This originally appeared in Vol. VII, No. 1

I am chuffed as bollocks about a piece I wrote earlier this year in what Americans quaintly describe as The London Times. Depending upon your understanding of the idiom, this means that I am either pleased or displeased, gruntled or disgruntled. The article was about Janus words and expressions that mean the opposite of what they seem to; for example: I hate to gossip, but . . .; To cut a long story short . . .; the union regrets any inconvenience caused to the public; the Government is confident that most of our athletes will wish to boycott the Moscow Games; NO EXIT (on the London Underground); and chuffed.

The article argued that chuffed was an exemplary Janus or reversible word, because there was reputable authority of good writers who understood it to mean gruntled, and other equally good writers who understood it to mean disgruntled. An avalanche of mail deluged upon us to give The Times the real news about chuffed. Unfortunately no two letters agreed. One persuasive wordsmith declared that chuffed never meant anything except extremely browned off before the war in the British Army; and that since the war it has done a semantic somersault to mean `pleased.’ For connoisseurs of class nuances it was observed that while the stiff-upper-lipped officer corps was merely chuffed at reversals of fortune, the troops were invariably dead chuffed.

On the other hand equally old and persuasive retired soldiers declared that chuffed had never meant anything other than `gratified,’ and that the displeased variant was pure civilian ignorance. One gave the intensifiers chuffed as fuck and chuffed as bollocks. Old soldiers from the Indian Army wrote claiming that the word was derived from Hindi, like the many words from jungle to bungalow that have come into English from the Anglo-Indian connexion. Old soldiers from the Indian Army have a propensity to do this about any word of disputed etymology.

The Oxford lexicographers confirm that the expression was originally military, but are silent about its precise derivation. Eric Partridge, always very well-informed about military slang, said that chuff had been used in the British Army since about 1930 to mean `food,’ on the analogy of chow.

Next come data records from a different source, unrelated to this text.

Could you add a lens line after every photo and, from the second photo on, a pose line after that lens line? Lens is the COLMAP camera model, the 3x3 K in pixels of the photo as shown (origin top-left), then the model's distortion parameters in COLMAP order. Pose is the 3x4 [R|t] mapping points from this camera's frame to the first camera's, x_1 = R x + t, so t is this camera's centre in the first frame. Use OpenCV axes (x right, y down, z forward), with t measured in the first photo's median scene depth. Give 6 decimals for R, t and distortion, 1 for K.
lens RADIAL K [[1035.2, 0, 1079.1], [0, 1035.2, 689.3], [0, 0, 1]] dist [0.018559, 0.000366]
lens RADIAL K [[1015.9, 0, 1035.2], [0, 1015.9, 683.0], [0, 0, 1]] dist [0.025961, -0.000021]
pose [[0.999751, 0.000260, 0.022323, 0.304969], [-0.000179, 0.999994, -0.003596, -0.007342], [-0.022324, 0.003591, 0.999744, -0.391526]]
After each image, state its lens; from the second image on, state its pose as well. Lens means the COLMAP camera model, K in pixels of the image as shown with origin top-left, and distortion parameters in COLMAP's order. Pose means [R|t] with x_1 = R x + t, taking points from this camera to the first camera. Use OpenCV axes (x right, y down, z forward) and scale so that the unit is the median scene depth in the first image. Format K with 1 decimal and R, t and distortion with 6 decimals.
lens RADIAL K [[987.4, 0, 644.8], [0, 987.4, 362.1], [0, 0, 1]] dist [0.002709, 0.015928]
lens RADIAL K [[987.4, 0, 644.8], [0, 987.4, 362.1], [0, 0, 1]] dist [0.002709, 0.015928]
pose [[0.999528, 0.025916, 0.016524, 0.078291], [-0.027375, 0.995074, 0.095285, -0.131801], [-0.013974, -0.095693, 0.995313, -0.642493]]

Partridge gave as a second meaning of chuff, with pretty precision, `stimulation of male member by lumbar thrust in coition.’ Whatever did the Prime Minister of New Zealand, Mr. Holyoake, mean, in that case, when he used to sit on one’s chuff to mean `to sit back and do nothing’?

Partridge noted the Janus meanings of chuffed. He declared that if one needed to distinguish them, one said chuffed to fuck or chuffed to arseholes or chuffed pink or bo-chuffed to mean `gruntled,’ and dead chuffed to mean `disgruntled.’

Squadron Leader John Bloomfield of the RAF in Suffolk sent us an official Ministry of Defence memorandum about chuffed–RAF version 1960s:

The Pongos have missed the nuances of the word and its proper use.

dead chuffed, very pleased

highly chuffed, quite pleased

chuffed, pleased

dis-chuffed, disenchanted

chokka (or chockered), displeased

right chokka, very displeased

(Right and dead can be transposed.)

Hence I’m chuffed by your occasional articles. I’d be

dead chuffed if you referred to the above, but right chokka if you can’t be bothered to acknowledge this note.

P.S. Choked off is another matter entirely.

I doubt whether we are ever going to arrive at an explanation of chuffed that is going to satisfy everyone. In any case the Janus word is distinctly old-fashioned in British English.

Meanwhile I am fussing about the piece of American slang laid back that has recently become all the rage in British journalism. I know that it means, roughly, `cool, easy-going, relaxed, and generally admirable.’ It is the derivation that puzzles me. Is it just slumped back in one’s character as in one’s chair? Or is it, more interestingly, a piece of Californian psychobabble?